## Task directions:
The data is to be set down once more, exactly as it reads.

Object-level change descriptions
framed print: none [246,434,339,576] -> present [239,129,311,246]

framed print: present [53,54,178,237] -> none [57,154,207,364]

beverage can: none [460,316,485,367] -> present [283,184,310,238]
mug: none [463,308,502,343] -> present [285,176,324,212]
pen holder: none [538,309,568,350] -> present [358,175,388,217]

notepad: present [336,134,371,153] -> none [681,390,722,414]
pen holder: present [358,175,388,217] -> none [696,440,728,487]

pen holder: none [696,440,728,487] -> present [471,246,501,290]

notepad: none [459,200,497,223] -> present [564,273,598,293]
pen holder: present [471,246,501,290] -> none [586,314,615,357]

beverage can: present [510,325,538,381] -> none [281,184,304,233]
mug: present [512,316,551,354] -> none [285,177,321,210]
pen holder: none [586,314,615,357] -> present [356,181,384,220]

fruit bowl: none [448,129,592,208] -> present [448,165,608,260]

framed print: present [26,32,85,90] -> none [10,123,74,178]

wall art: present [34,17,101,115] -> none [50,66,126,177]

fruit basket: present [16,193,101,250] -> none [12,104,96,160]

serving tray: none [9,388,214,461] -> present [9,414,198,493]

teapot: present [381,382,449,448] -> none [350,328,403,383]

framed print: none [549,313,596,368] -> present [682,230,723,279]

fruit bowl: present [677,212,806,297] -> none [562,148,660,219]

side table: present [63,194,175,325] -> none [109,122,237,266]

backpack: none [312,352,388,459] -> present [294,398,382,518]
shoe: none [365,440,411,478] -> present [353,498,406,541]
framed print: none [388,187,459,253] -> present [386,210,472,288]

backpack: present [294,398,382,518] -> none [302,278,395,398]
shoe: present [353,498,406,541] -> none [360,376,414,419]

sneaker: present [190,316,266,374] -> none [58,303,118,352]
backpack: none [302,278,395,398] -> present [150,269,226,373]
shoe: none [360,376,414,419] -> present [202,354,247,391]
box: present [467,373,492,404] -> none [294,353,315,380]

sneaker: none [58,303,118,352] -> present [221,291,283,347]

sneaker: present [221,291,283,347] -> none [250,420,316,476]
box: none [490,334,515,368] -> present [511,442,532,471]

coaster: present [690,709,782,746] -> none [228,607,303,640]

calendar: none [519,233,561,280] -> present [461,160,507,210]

## Answer section:
framed print: none [246,434,339,576] -> present [239,129,311,246]

framed print: present [53,54,178,237] -> none [57,154,207,364]

beverage can: none [460,316,485,367] -> present [283,184,310,238]
mug: none [463,308,502,343] -> present [285,176,324,212]
pen holder: none [538,309,568,350] -> present [358,175,388,217]

notepad: present [336,134,371,153] -> none [681,390,722,414]
pen holder: present [358,175,388,217] -> none [696,440,728,487]

pen holder: none [696,440,728,487] -> present [471,246,501,290]

notepad: none [459,200,497,223] -> present [564,273,598,293]
pen holder: present [471,246,501,290] -> none [586,314,615,357]

beverage can: present [510,325,538,381] -> none [281,184,304,233]
mug: present [512,316,551,354] -> none [285,177,321,210]
pen holder: none [586,314,615,357] -> present [356,181,384,220]

fruit bowl: none [448,129,592,208] -> present [448,165,608,260]

framed print: present [26,32,85,90] -> none [10,123,74,178]

wall art: present [34,17,101,115] -> none [50,66,126,177]

fruit basket: present [16,193,101,250] -> none [12,104,96,160]

serving tray: none [9,388,214,461] -> present [9,414,198,493]

teapot: present [381,382,449,448] -> none [350,328,403,383]

framed print: none [549,313,596,368] -> present [682,230,723,279]

fruit bowl: present [677,212,806,297] -> none [562,148,660,219]

side table: present [63,194,175,325] -> none [109,122,237,266]

backpack: none [312,352,388,459] -> present [294,398,382,518]
shoe: none [365,440,411,478] -> present [353,498,406,541]
framed print: none [388,187,459,253] -> present [386,210,472,288]

backpack: present [294,398,382,518] -> none [302,278,395,398]
shoe: present [353,498,406,541] -> none [360,376,414,419]

sneaker: present [190,316,266,374] -> none [58,303,118,352]
backpack: none [302,278,395,398] -> present [150,269,226,373]
shoe: none [360,376,414,419] -> present [202,354,247,391]
box: present [467,373,492,404] -> none [294,353,315,380]

sneaker: none [58,303,118,352] -> present [221,291,283,347]

sneaker: present [221,291,283,347] -> none [250,420,316,476]
box: none [490,334,515,368] -> present [511,442,532,471]

coaster: present [690,709,782,746] -> none [228,607,303,640]

calendar: none [519,233,561,280] -> present [461,160,507,210]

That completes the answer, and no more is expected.